Sumber: http://www.kompasiana.com/phalupiahero/madesu_54f7fb36a33311541d8b4cc6 |
Aku mulai mengkonsumsi kopi dengan alasan
agar aku selalu terjaga untuk melakukan berbagai pekerjaan yang harus
kulakukan. Minimal 3 kali sehari aku meminum kopi. Saat itu, aku mendengar
seorang penyanyi baru yang lagunya “I love you full” sangat terkenal, meninggal
karena kebiasaan buruknya menenggak kopi bergelas-gelas sehingga merusak organ
tubuhnya. Dalam hati, aku tertawa sinis pada diri sendiri. Bagus lah, aku bisa
meniggal karena kebiasaan minum kopi berlebihan!!!!
Aku sering membiarkan bayiku di lantai
bermain sendirian. Sementara aku tergolek di sampingnya dan tidur. Pantas seorang
tetangga kaget saat mendapat bagian belakang kepala bayiku rata karena terlalu
sering ditidurkan, tidak digendong.
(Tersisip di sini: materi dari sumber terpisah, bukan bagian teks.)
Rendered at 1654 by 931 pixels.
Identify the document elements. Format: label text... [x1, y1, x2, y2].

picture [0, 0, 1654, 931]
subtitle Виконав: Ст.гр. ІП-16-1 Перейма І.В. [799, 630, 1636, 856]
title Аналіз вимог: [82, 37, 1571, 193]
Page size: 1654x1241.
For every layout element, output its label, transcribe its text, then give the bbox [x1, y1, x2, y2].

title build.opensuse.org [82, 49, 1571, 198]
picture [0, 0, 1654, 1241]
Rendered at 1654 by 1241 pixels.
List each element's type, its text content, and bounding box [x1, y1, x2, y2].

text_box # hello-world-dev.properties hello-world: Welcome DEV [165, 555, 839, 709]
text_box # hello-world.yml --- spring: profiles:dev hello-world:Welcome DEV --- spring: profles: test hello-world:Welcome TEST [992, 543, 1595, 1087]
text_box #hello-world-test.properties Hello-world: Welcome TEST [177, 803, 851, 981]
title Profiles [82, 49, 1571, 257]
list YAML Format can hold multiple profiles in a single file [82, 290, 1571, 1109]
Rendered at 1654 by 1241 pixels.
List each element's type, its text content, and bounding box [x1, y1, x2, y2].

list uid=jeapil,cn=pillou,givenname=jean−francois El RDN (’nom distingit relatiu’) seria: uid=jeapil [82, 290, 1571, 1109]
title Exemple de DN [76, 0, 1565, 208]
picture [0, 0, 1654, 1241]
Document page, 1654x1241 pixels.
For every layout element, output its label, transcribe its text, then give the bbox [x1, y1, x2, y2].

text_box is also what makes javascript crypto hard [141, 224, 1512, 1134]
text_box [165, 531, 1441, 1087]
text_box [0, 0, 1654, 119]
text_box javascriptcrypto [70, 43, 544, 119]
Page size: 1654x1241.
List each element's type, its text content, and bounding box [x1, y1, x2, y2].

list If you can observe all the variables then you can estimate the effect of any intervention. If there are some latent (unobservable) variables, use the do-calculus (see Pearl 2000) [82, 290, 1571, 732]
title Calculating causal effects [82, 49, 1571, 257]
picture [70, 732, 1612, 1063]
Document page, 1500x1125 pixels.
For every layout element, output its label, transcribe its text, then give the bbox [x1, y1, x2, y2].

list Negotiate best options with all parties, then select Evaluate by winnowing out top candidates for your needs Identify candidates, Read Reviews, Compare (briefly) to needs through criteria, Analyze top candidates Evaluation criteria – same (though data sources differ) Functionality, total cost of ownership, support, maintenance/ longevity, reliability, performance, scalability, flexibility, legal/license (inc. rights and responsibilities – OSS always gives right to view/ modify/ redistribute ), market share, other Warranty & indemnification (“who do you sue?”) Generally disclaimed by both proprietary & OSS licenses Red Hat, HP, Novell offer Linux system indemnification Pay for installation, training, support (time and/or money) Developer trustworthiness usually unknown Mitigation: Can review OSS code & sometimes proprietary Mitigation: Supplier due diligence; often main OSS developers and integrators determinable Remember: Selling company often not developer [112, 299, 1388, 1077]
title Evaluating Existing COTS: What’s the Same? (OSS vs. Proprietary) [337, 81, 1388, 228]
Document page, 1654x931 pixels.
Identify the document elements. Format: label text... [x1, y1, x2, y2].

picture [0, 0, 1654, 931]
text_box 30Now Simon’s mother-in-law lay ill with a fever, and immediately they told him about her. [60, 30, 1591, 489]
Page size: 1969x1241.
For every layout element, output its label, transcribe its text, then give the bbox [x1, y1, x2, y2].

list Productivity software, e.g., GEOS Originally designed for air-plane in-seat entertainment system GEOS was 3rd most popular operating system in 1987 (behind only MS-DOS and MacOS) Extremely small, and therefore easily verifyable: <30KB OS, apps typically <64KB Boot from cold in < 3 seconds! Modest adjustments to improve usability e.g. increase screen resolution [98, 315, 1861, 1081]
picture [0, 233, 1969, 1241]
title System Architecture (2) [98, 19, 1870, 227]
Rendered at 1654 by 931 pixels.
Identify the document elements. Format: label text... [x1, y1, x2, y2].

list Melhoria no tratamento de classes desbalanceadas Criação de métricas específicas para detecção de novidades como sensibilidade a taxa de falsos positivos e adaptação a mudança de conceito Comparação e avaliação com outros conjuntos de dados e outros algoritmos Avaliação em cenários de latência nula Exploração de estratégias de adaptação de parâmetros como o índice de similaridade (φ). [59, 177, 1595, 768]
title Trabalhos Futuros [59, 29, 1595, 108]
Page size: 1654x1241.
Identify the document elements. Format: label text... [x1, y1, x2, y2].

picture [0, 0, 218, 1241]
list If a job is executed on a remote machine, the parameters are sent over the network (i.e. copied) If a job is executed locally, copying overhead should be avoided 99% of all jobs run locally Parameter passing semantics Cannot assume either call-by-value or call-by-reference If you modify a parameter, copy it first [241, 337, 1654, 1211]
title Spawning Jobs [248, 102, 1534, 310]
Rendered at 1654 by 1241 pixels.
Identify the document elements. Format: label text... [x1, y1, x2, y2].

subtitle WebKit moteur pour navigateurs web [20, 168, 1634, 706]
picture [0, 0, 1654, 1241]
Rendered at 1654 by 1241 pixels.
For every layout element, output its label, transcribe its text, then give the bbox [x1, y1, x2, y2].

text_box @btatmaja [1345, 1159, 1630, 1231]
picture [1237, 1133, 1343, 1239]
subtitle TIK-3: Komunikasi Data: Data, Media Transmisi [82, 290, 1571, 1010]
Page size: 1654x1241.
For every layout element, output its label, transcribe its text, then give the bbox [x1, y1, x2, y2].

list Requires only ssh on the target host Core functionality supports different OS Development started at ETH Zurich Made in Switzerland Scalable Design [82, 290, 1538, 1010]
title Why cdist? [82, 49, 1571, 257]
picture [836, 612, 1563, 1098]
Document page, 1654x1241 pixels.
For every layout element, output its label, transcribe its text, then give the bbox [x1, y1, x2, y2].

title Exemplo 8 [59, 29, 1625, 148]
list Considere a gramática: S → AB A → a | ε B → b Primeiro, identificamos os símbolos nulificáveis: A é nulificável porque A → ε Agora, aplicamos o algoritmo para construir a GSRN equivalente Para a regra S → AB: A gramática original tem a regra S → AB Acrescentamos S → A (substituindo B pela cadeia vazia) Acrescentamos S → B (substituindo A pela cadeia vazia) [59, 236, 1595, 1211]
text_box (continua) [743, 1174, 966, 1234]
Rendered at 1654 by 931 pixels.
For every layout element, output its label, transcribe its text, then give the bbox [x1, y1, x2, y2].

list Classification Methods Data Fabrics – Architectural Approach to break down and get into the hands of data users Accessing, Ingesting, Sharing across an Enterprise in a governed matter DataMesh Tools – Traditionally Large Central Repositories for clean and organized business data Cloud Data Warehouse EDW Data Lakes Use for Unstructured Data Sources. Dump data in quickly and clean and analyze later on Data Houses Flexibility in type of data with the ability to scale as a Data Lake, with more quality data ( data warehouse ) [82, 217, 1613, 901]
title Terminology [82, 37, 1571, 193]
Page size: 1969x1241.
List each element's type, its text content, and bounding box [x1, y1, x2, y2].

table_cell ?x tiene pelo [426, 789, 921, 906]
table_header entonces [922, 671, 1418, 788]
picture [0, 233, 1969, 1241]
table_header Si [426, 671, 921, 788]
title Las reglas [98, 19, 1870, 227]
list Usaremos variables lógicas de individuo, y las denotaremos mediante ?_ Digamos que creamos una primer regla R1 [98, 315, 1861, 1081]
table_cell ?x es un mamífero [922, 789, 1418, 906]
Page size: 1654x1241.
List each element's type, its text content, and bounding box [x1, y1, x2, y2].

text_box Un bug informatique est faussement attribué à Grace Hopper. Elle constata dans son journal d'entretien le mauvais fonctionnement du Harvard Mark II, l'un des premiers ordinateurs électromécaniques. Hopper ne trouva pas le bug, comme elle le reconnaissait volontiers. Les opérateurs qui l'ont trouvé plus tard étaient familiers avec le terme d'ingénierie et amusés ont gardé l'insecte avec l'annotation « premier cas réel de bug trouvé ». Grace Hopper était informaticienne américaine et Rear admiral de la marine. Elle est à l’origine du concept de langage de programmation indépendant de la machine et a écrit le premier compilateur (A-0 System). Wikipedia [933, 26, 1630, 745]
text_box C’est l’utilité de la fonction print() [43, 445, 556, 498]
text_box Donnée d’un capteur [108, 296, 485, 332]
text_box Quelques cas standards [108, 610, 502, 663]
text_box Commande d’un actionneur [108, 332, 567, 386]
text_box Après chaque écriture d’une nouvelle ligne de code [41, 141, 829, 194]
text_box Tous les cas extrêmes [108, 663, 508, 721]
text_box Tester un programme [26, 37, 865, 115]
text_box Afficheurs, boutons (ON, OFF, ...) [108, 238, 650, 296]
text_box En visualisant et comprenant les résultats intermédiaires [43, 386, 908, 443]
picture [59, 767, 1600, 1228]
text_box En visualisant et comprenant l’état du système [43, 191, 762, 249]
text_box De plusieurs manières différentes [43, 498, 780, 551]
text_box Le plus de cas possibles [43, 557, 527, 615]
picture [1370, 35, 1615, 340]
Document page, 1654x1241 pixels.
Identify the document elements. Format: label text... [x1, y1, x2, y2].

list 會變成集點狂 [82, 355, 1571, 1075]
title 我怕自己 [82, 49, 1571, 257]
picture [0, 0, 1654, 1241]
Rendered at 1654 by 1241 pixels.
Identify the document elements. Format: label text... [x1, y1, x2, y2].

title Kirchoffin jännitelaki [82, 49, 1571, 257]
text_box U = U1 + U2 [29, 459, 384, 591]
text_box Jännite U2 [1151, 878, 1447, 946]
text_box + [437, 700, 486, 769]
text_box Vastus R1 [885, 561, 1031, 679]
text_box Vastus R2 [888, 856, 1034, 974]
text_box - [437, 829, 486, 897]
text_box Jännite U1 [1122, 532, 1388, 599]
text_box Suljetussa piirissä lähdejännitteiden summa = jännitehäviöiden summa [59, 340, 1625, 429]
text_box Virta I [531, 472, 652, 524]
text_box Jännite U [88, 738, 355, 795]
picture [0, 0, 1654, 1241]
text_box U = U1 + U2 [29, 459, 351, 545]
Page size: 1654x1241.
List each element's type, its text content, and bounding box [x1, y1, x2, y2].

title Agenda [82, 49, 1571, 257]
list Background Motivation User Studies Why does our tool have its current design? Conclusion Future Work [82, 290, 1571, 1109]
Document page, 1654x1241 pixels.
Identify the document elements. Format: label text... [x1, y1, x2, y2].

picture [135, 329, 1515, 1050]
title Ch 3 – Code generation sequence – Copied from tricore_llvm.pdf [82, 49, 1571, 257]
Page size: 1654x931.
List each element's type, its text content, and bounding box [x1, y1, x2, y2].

Aku sering merasa bodoh dan tak berguna
ketika anak pertamaku bertanya ini itu dan aku menjawab tidak tahu. Mana sempat
aku menambah isi otakku dengan membaca karena aku bergelut dengan seisi rumah
ini. Aku sering menemukan segumpal rambut rontokku dii lantai di seisi rumah. Yang
kubaca dari googling, itu wajar menimpa ibu menyusui dan akan normal setelah 6
bulan-an. Tapi tetap saja itu menambah kacau hatiku. Aku juga sering marah pada
suami dengan alasan yang tak jelas, kenapa ia tak membantuku di rumah, kenapa
ia begini dan begitu. Kemarahanku yang sering tak jelas dan membingungkan
mungkin membuat suamiku uring-uringan juga dan balas marah. Aku tak mau keluar
rumah dengan muka ruwet ini. Aku takut bertemu orang. Aku tak bisa tersenyum
ketika keluar rumah. Aku marah dan ingin teriak. Aku sedih dan tak tahu apa
yang terjadi dengan diriku. Aku ingin ditelan bumi saja dan menghilang, beres
sudah.
Katanya, sakit fisik itu bisa ditimbulkan
dari sakit batin. Entahlah. Kurasa puncak dari keruwetanku adalah diagnosa dokter
bahwa aku terkena infeksi getah bening, suami terkena darah tinggi, dan rumah
tangga kami mengalami badai yang tak pernah usai. Badai rumah tangga ini
membuatku putus asa dan terserah deh mau terjadi apapun aku tak peduli.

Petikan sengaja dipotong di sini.